- **Task list**:
• 1. In the commutator passage, please copy everything from "By the way, the" down to "by direct computation.", swapping "direct computation" for "explicit calculation".
• 2. In the commutator passage, what must $a$ and $b$ commute with for the theorem to apply?
• 3. Carry the commutator passage forward, beginning right after its final line, "Proof."
Supplied text START
By the way, the formula holds in more generality. Using the commutator identities: $[x,yz] = [x,z]z^{-1}[x,y]z,\qquad [xy,z] = y^{-1}[x,z]y[y,z],$ which can be verified by direct computation.
Theorem. If $a$ and $b$ commute with $[b,a]$, then:
- For all integers $n$, $[a^n,b] = [a,b]^n = [a,b^n]$.
- For all integers $n$, $\displaystyle (ab)^n = a^nb^n[b,a]^{n(n-1)/2}$.
Proof.
Supplied text END
Records START
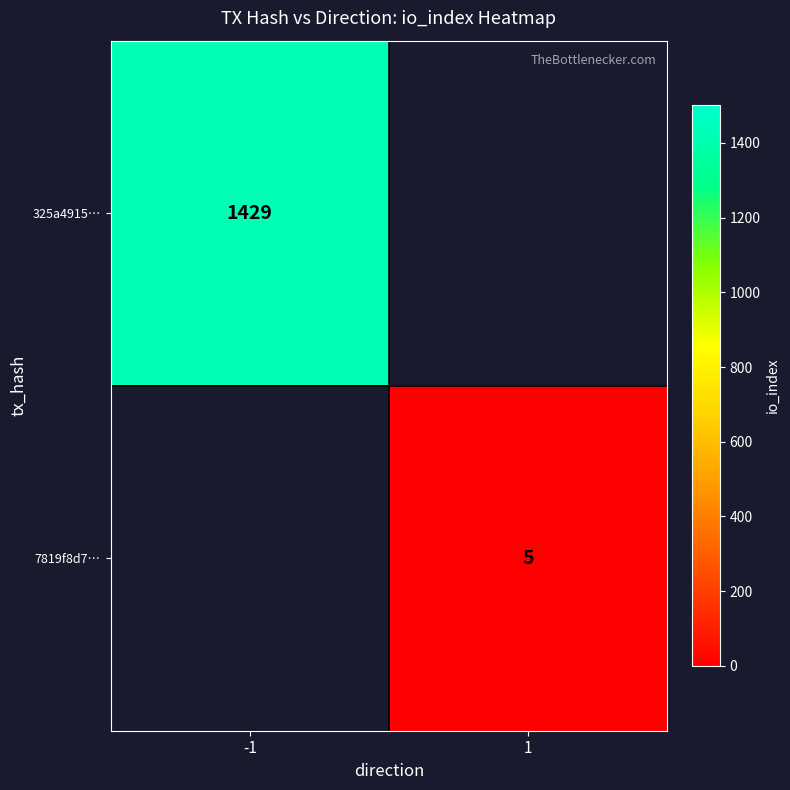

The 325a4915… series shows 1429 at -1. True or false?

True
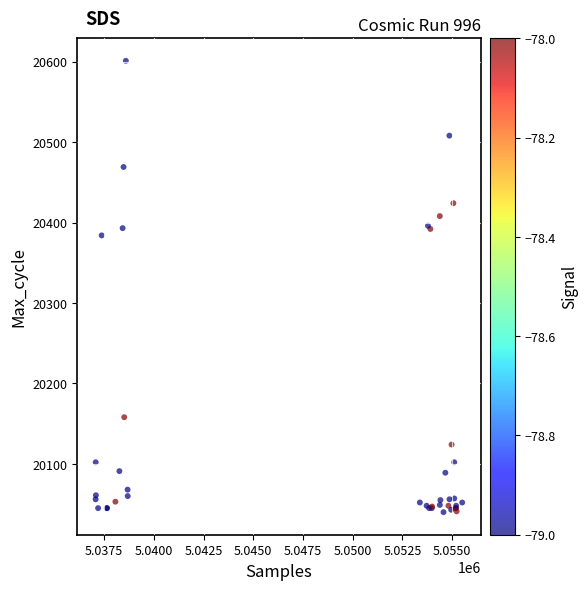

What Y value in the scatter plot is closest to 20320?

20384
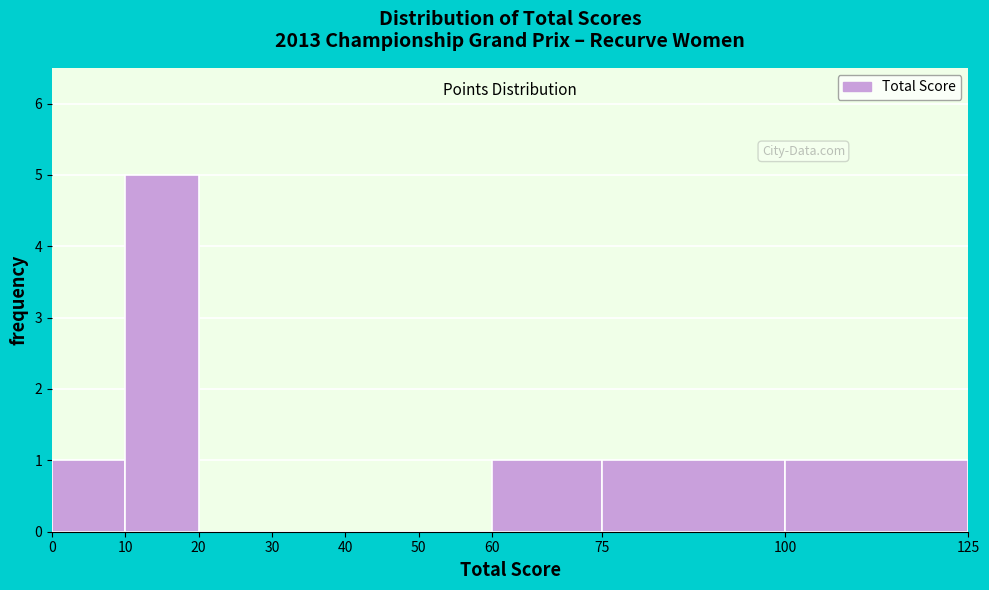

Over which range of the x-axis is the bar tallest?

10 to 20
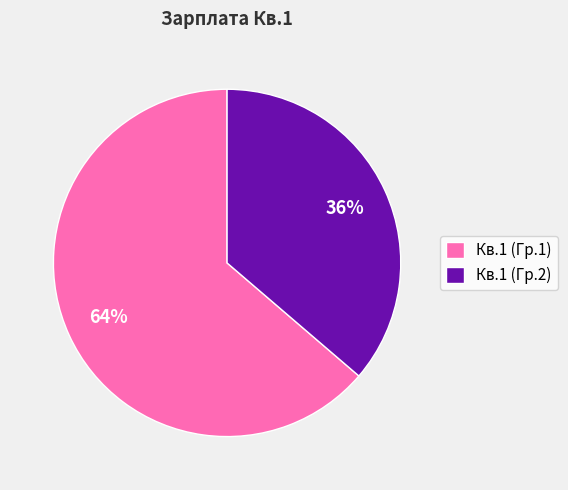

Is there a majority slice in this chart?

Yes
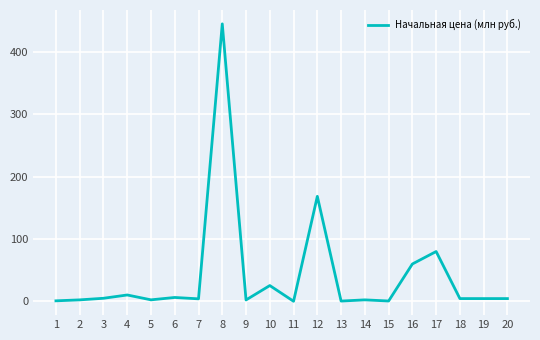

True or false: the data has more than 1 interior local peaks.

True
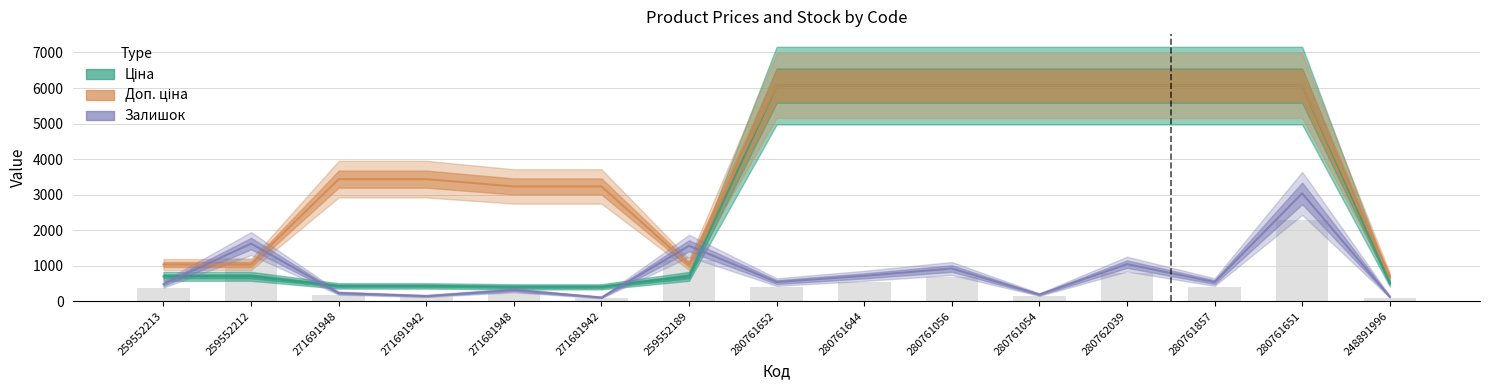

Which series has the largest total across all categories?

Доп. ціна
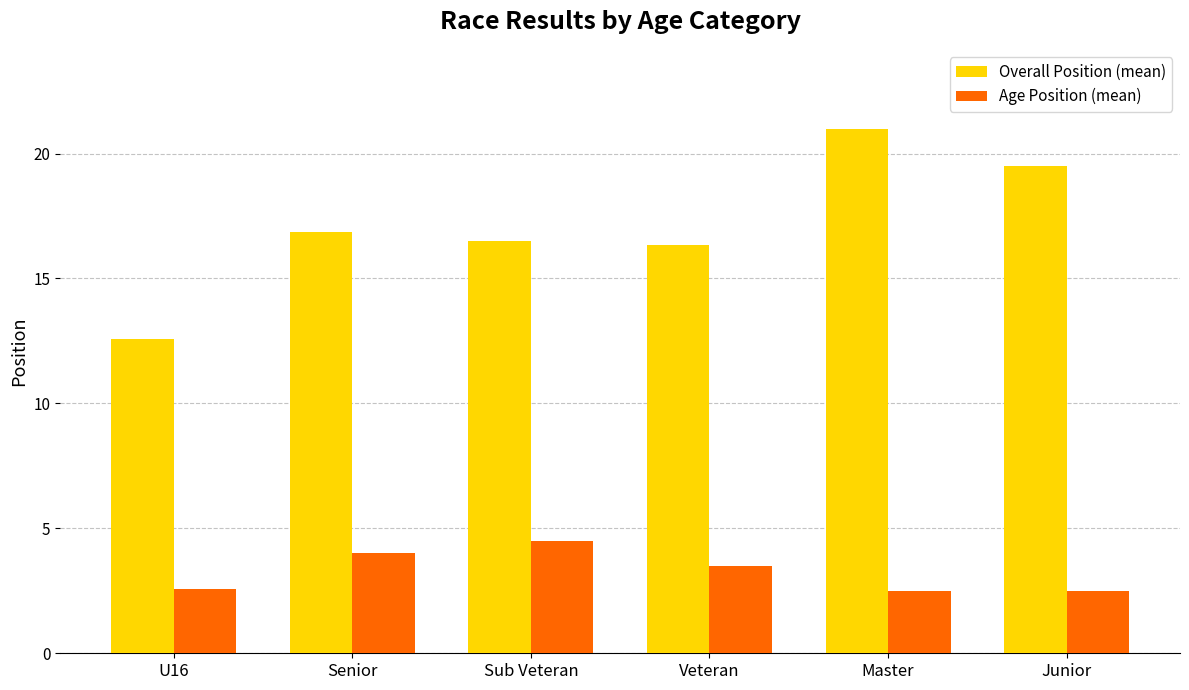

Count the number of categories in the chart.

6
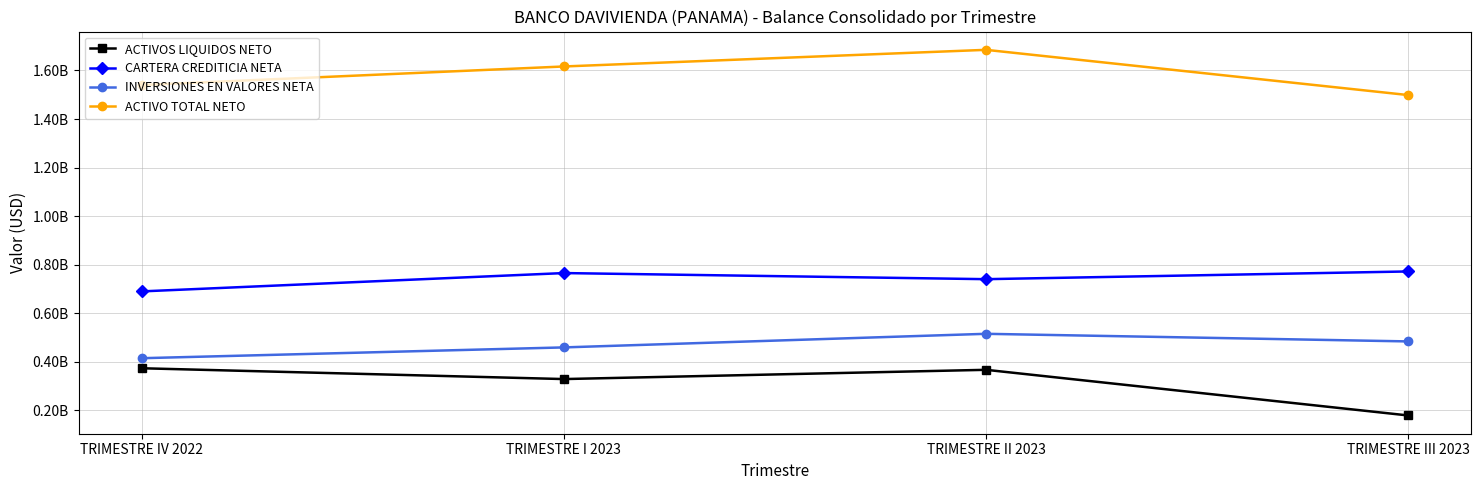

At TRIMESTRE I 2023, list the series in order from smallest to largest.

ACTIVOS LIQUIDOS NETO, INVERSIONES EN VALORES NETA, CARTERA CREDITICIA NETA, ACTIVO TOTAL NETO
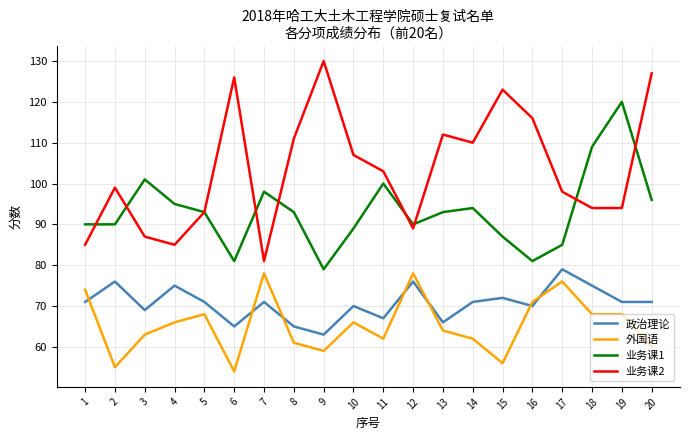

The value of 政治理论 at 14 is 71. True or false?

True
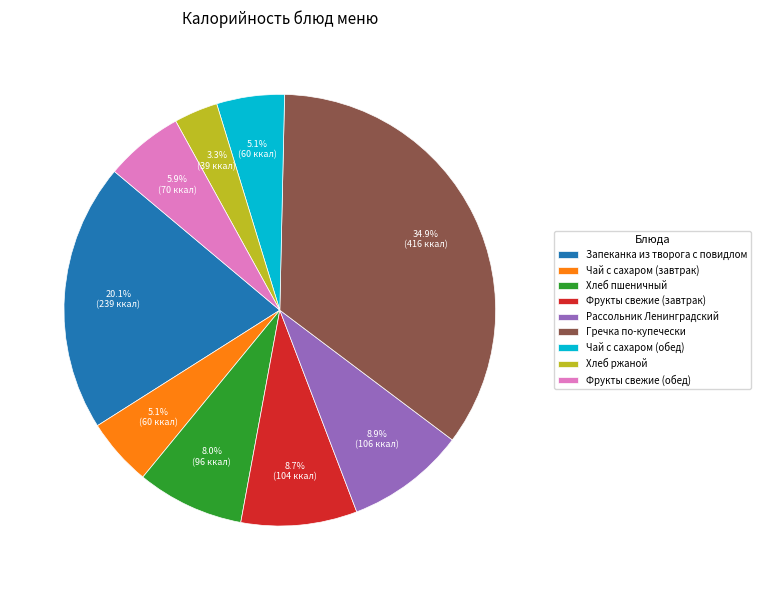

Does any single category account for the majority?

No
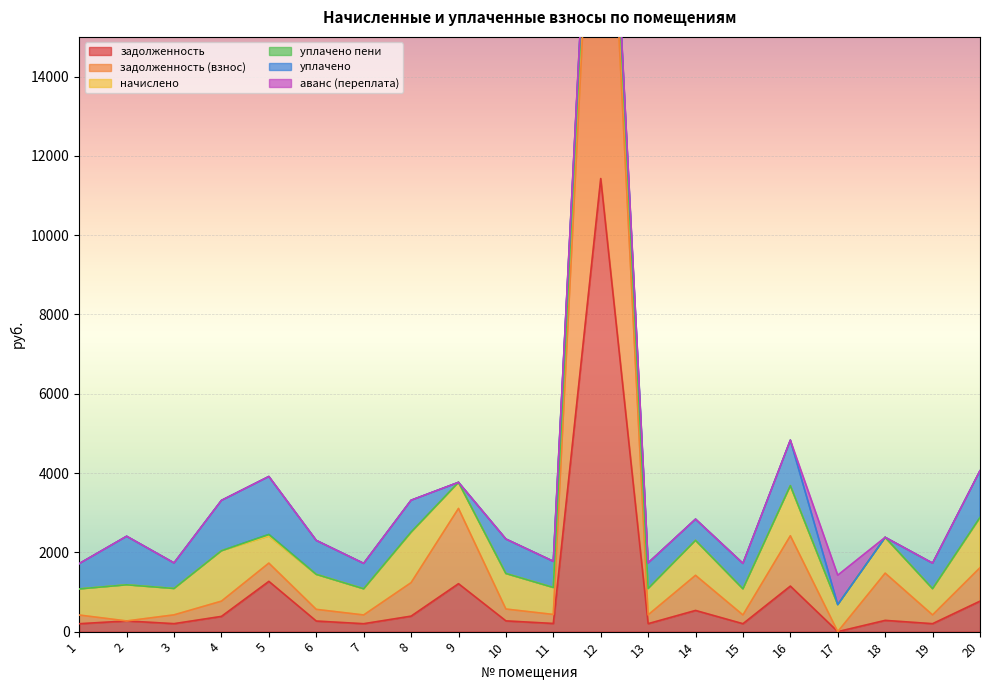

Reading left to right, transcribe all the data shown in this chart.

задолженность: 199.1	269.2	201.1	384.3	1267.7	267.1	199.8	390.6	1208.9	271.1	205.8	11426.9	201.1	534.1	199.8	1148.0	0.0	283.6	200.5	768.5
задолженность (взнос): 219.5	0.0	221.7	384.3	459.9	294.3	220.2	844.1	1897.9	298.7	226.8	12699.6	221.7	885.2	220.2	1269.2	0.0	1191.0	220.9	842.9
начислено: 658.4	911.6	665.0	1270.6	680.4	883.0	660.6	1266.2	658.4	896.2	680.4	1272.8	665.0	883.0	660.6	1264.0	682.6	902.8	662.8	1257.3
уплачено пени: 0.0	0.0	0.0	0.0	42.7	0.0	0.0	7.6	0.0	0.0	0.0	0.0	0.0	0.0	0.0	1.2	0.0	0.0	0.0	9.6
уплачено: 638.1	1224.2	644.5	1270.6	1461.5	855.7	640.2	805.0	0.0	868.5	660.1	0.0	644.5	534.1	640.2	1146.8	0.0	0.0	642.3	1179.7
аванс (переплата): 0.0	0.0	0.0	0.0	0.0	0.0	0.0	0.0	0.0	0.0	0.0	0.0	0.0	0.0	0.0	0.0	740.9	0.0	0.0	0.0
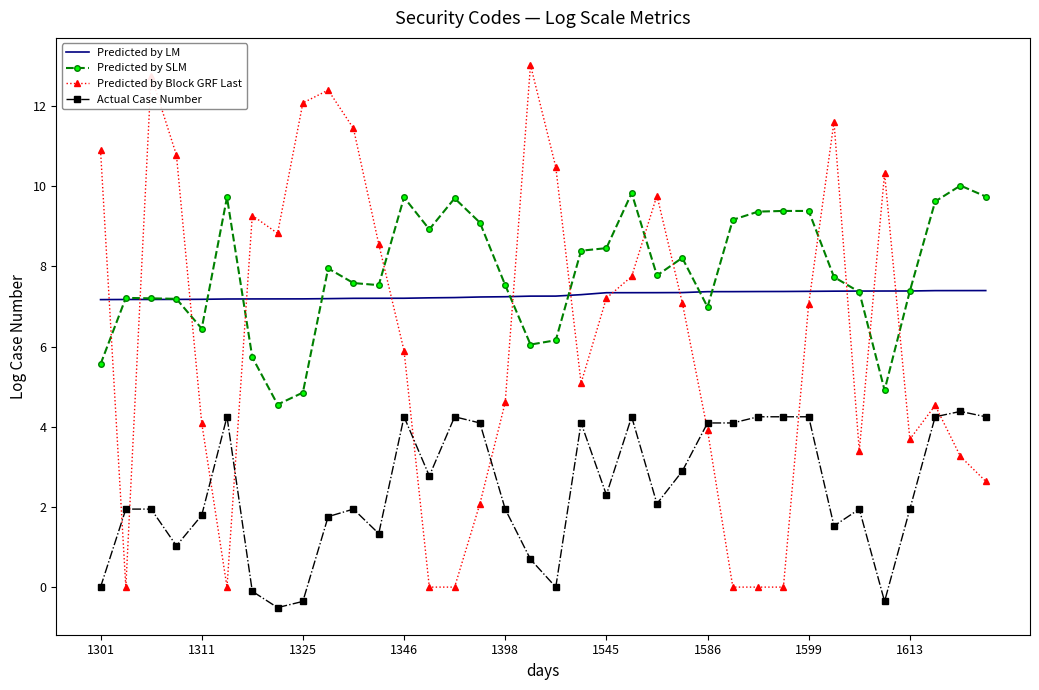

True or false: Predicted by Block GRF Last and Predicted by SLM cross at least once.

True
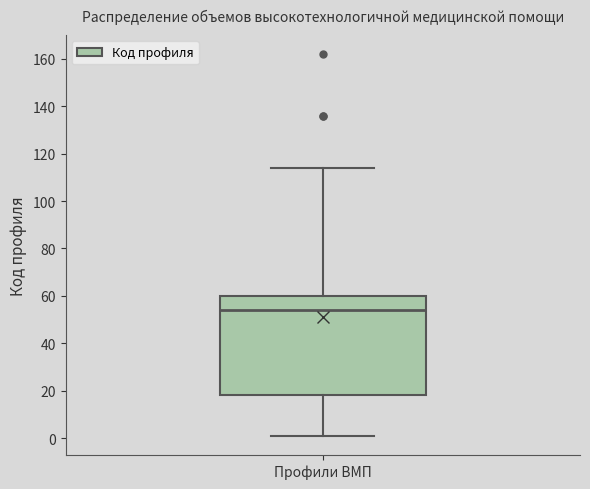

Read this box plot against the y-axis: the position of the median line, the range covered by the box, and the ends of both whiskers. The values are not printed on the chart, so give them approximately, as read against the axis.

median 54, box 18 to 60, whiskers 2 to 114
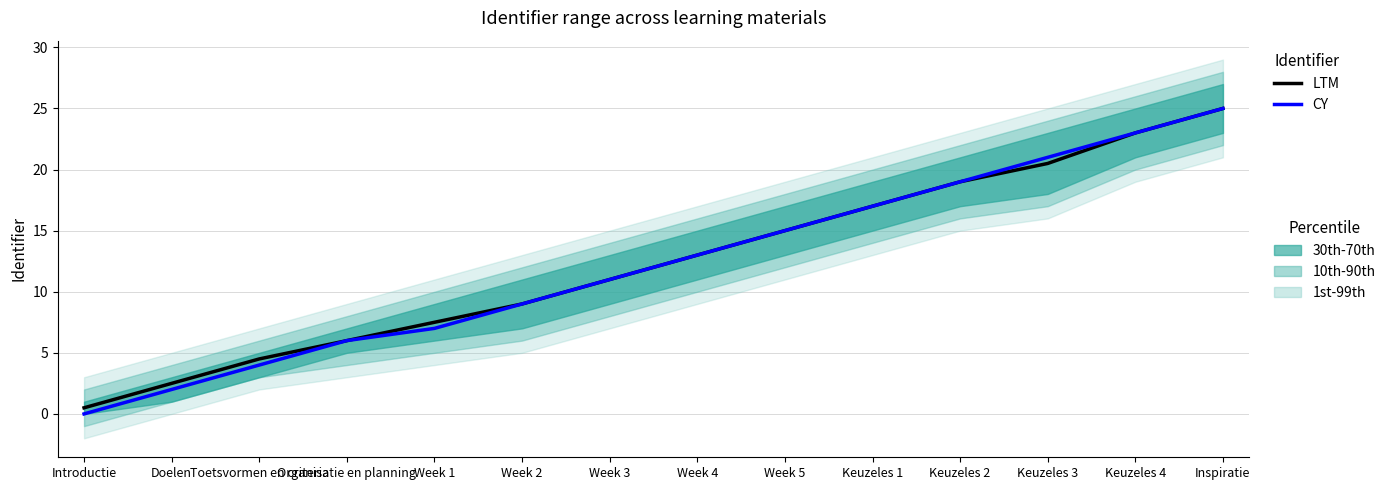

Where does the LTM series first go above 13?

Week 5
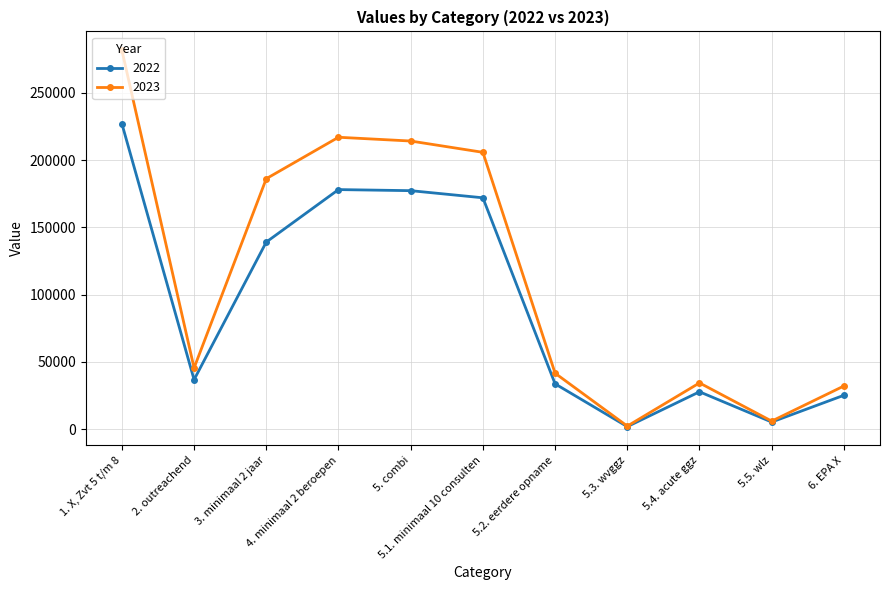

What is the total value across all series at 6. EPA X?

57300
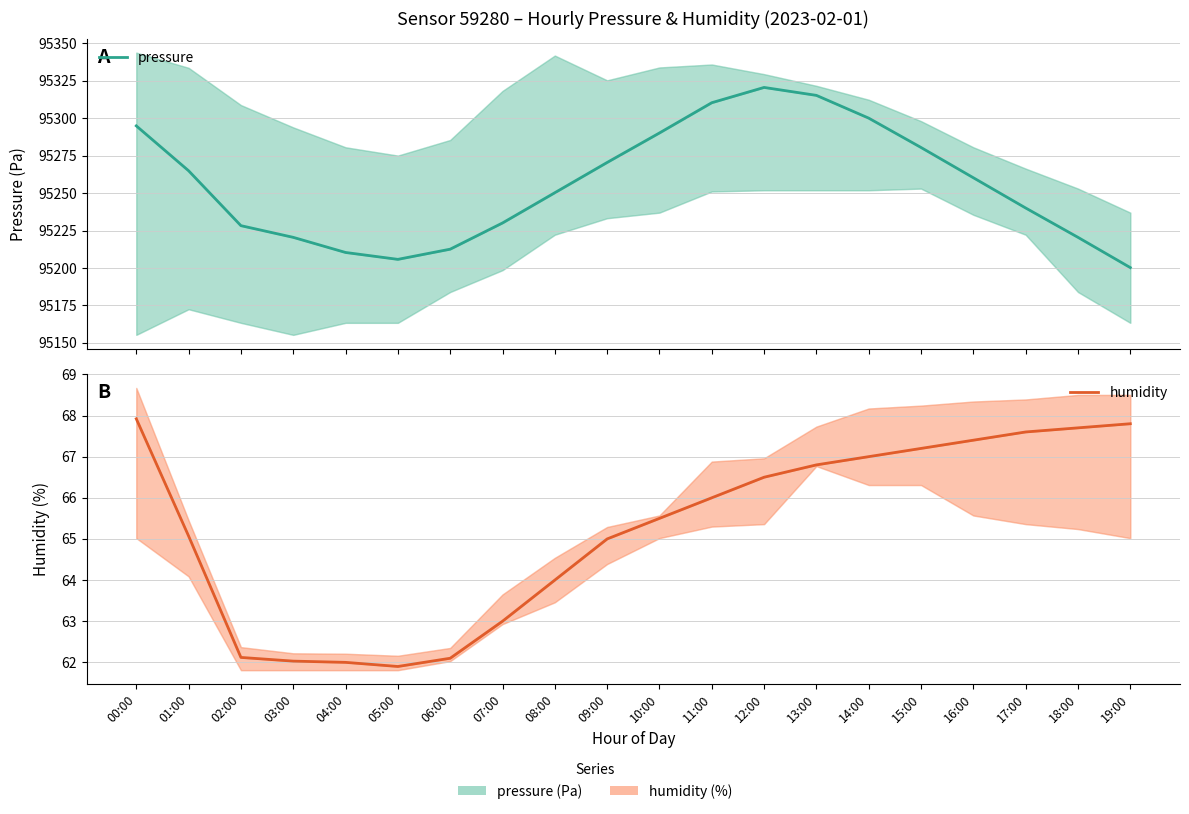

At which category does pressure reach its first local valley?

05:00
Records END
- **Set of answers**:
• 1.
By the way, the formula holds in more generality. Using the commutator identities: $[x,yz] = [x,z]z^{-1}[x,y]z,\qquad [xy,z] = y^{-1}[x,z]y[y,z],$ which can be verified by explicit calculation.

• 2. They must commute with $[b,a]$.

• 3.
- If $n=0$ or $n=1$, the identity is trivial. Assuming it holds for $k$, we have $ \begin{align*} [a^{k+1},b] &= [aa^k,b]\\ &=a^{-k}[a,b]a^k[a^k,b]\\ &= [a,b][a^k,b]\\ &= [a,b][a,b]^k = [a,b]^{k+1}. \end{align*}$ So the identity $[a^n,b]=[a,b]^n$ holds for all nonnegative integers. If $k\gt 0$, then $\begin{align*} 1 &= [a^{k}a^{-k},b] = a^{k}[a^{k},b]a^{-k}[a^{-k},b]\\ &= a^k [a,b]^k a^{-k}[a^{-k},b]\\ &= a^ka^{-k}[a,b]^k[a^{-k},b]\\ &= [a,b]^k[a^{-k},b]. \end{align*}$ So $[a^{-k},b] = ([a,b]^k)^{-1} = [a,b]^{-k}$, hence the identity holds for all integers.
Finally, $[a,b^n] = [b^n,a]^{-1} = ([b,a]^n)^{-1} = ([b,a]^{-1})^{n} = [a,b]^n.$ This proves 1.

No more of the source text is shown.